Tagore’s Ami (I) was one of dad's favourites. This is a hard one to crack – how a man so entrenched in his social image, who never took one private decision, from the make of his gas top to his wife’s investment plans, without consulting ‘friends’, practically a voiceless spineless social outcrop who paid solemn attention to every third party opinion that flew by – became enamoured with Rabindranath’s radically individualistic words still beats me. But, for reasons unimaginable, he did.

 
Amar chetonar ronge panna holo shobuj
...chuni uthlo ranga hoye.
Ami chokh mellum akash’e
Jole uthlo alo
Pub’e poshchim’e.
Golap’er dik’e cheye bollum, Shundor
Shundor holo shey

Lying with the book tucked beneath his chest, me sitting hooked before him, he explained: 'the emerald and ruby got coloured green and red by my senses; I opened my eyes to the sky and light appeared in the east and west; I looked at the rose, called it ‘beautiful’ and beautiful it became.'

There began my self-rapture.

Ayn Rand happened in the fag end of adolescence; bruised by a wave of friendly betrayals, downcast and disgusted by human communion, still vain glorious in my self-belief but needing a stronger voice to validate my sense of self-worth.  I borrowed The Fountainhead as just another storybook, but then

…As selfishly as the fact that I exist. As selfishly as my lungs breath air. I breathe for my own necessity, for the fuel of my body, for my survival.

wrote Ayn Rand. There was no holding back my narcissism past then!

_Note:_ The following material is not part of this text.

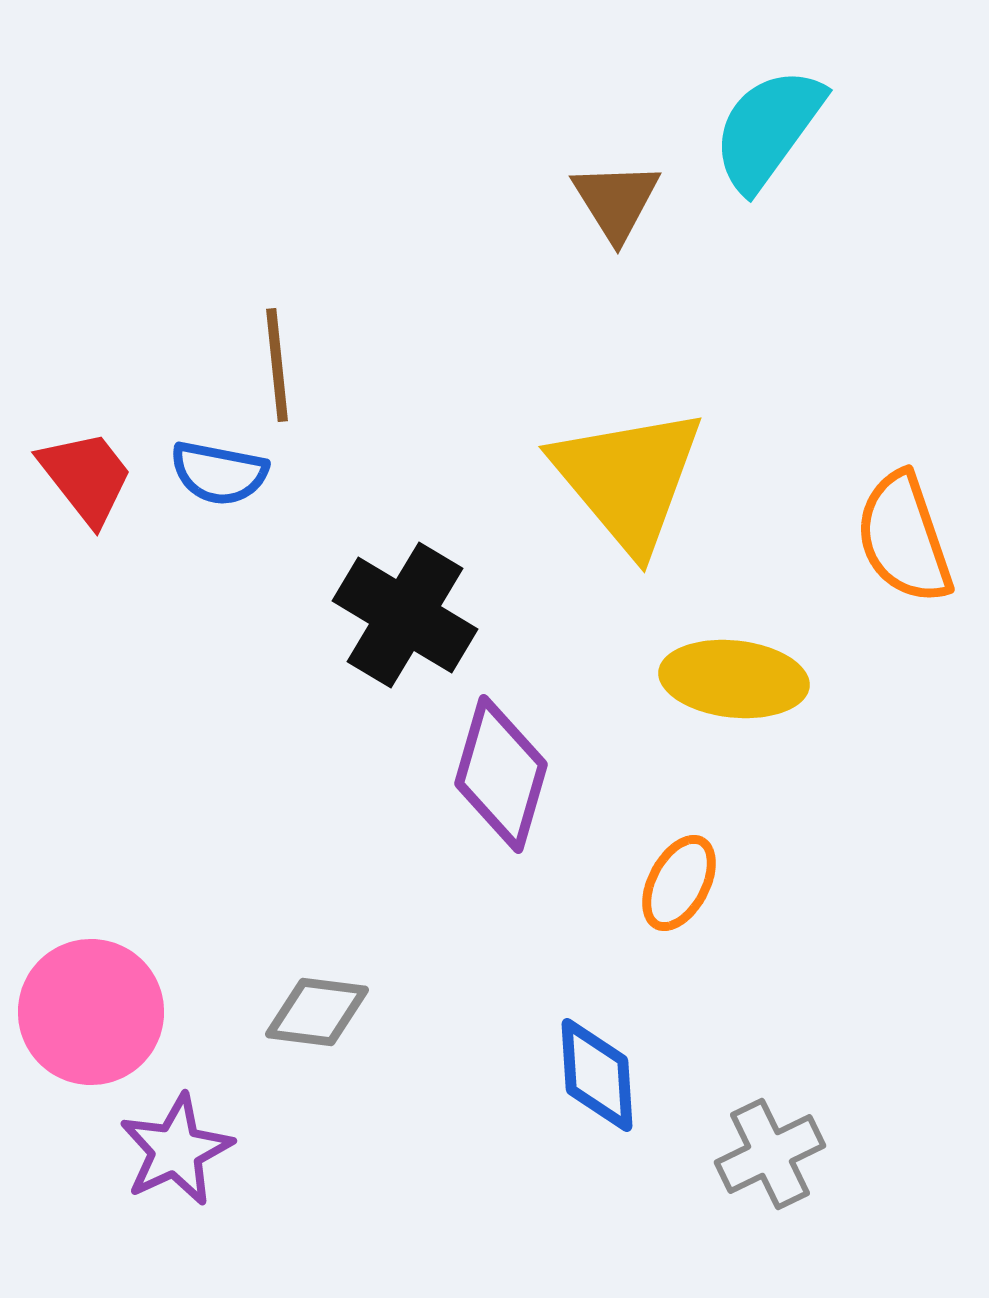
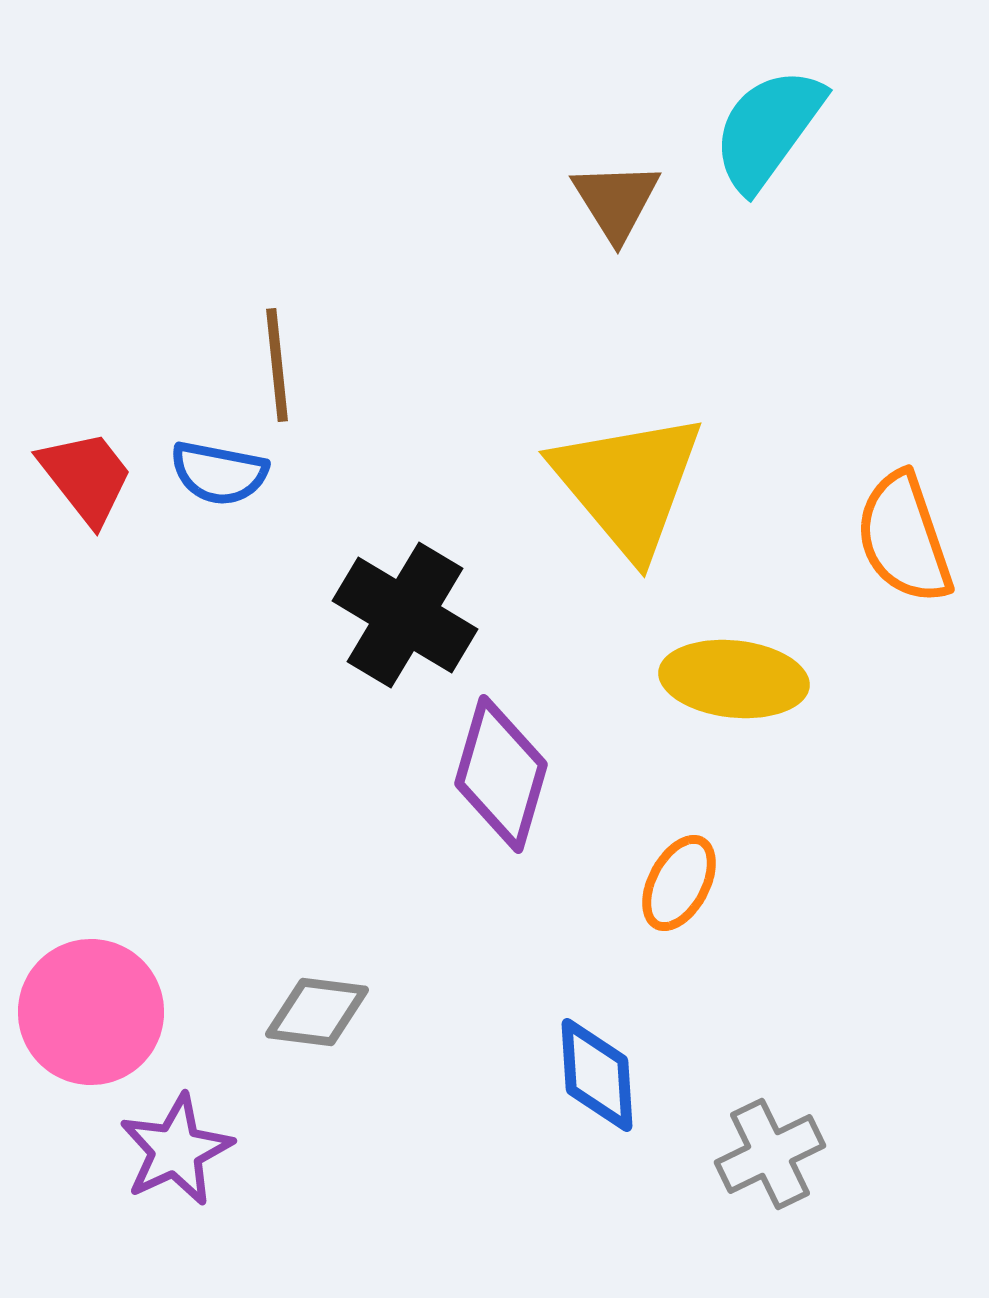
yellow triangle: moved 5 px down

I thought deeply over her words as the book continued, reading some passages twice thrice a dozen times. When it was time to return the book, I photocopied select pages and kept returning to the bunch. After my heart…hear, hear! She chiseled my haphazard ideas with her eloquent pen, gave shape to my brigand’s core. Did I have it in me to dare the padosi-s, mausi-s and even mama’s staid notions of ideal Indian personhood? There was no longer any corner in my spirit for doubts, I do.

The third, a cross between mathematical and medical realities, is a brutal number game. In a lifetime, an adult man can produce five hundred billion sperms on an average. A woman is born with the potential to harbour two million ova on average, of which about four hundred fifty reach maturity. The cross between five hundred billion and two million prospective matches makes a complex math. You do the sum.

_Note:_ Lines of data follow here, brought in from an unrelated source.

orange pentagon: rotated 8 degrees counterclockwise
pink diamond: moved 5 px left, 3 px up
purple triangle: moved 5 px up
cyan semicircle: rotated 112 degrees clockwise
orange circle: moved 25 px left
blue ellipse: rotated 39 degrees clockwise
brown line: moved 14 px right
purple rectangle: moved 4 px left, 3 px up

The bottom line remains, I am the unique combination possible to have been produced from that one lucky sperm and that one hapless egg! They mated and dated and no one knows meiosis ordered which genes to be swapped in the first zygotic DNA strands…and, viola!

 Here I am, the un-imitated, the inimitable.

There is no other copy of me in the universe known to man.

(Thank God, my long-suffering mother would say, if she were to read this.)

Nature has armed me with this solid fact to gloat over my existence, this triumphant uniqueness, as it has done every living creature on this earth, every bird, every tree, every ant, every whale, every chimpanzee. In making me, in making you, Nature has broken the dice and cast away.

There never shall be another ‘I’ in this world.

These arms, this tongue, this backbone, this brain, never in history, never again in infinity.

I will not live to know what eternal is, Mr. Bergman, I am my own eternity. Everything about me is important for me, I know the world as it mirrors on the surface of my still water.

It is important to record each pinprick of sensation that passes through me, each transience of my finite moments in this universe, like you did.  Nature couldn’t have orchestrated this elaborate conspiracy, worked out such painstaking maths but for a purpose

Because there will never be another me, Mr. Bergman, as there’ll never be another you.

Halleluiah to that!

To quote in parting, from the inimitable Rand:

 …the best is a matter of standards—and I set my own standards. I inherit nothing. I stand at the end of no tradition. I may, perhaps, stand at the beginning of one.